Wood looks at another period when society turned inwards: the industrialisation of the early 20th century. Production-line mentality with its “componentiality” transcended factory floors and permeated other spheres, namely education and media. A similar sense of detachment resulted in a loss of context and of self, again visible in art of the period.

The art from both periods has what he calls a “rigid stare” – a striking feature of both portraits and self-portraits, suggesting both fear and the desire to dominate.

An historical analysis of TV advertising also reveals a loss of emotional expressivity in the face

“Detachment is perhaps one of the greatest dangers in a period that follows a technological leap because it makes society vulnerable; the stare can be discerned in art some years before moments of great upheaval.”

Wood’s concern is that the stare has returned and that we are seeing a similar rigidity take hold today.

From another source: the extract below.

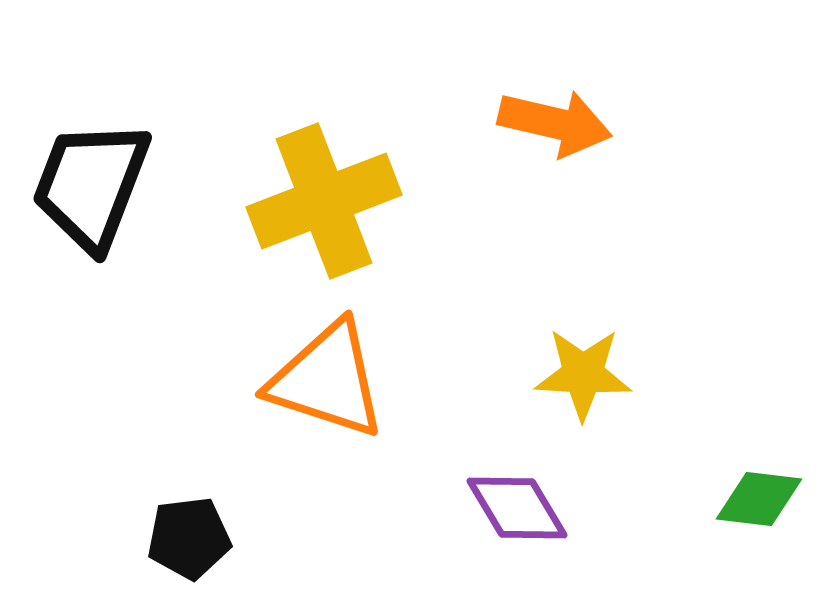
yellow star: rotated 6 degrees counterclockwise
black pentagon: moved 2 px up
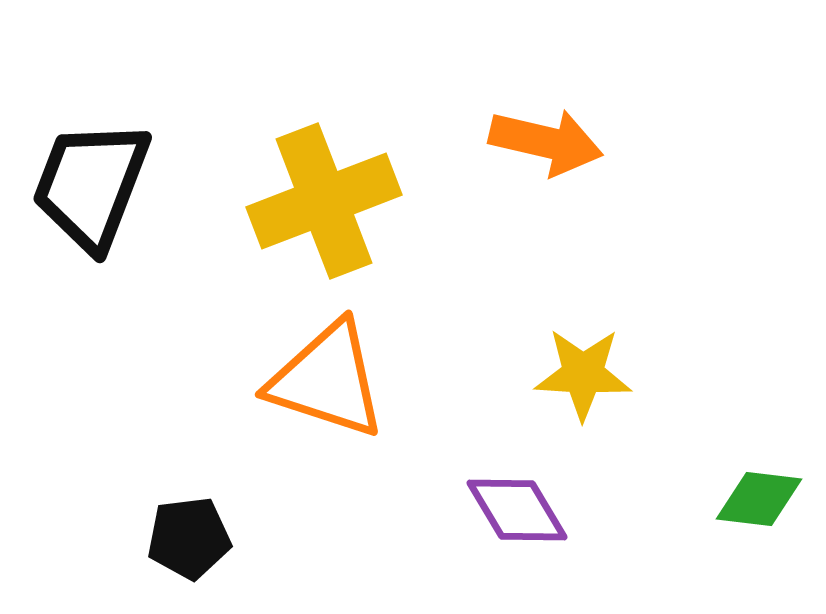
orange arrow: moved 9 px left, 19 px down
purple diamond: moved 2 px down
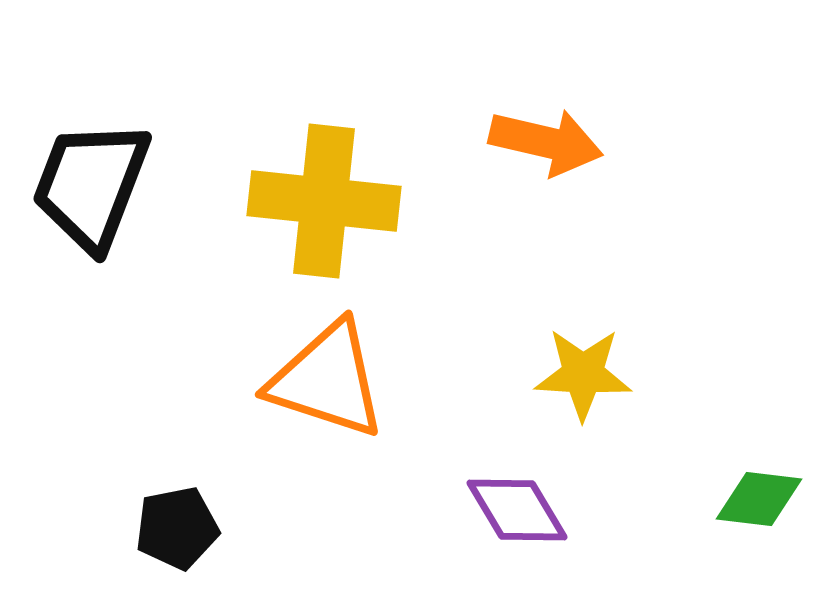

“We see it in culture, in art and in advertising. An historical analysis of TV advertising also reveals a loss of emotional expressivity in the face. So, it seems a stare that coerces is replacing the look that caresses. Stasis, stop-motion, freeze-frame effects and the slowing down of time continue to triumph over a sense of flow in which a scene unfolds in lived-time. Directness, such as on-screen words, rules over the implicit in the form of dialogue and knowing glances, and rhythm over music.”

He thinks advertising has lost much of its humour – a very effective creative approach – but that the use of characters can create more emotive and engaging campaigns, that will help commit a brand to longer term memory, essential for brands to grow, particularly in a digitally disrupted world.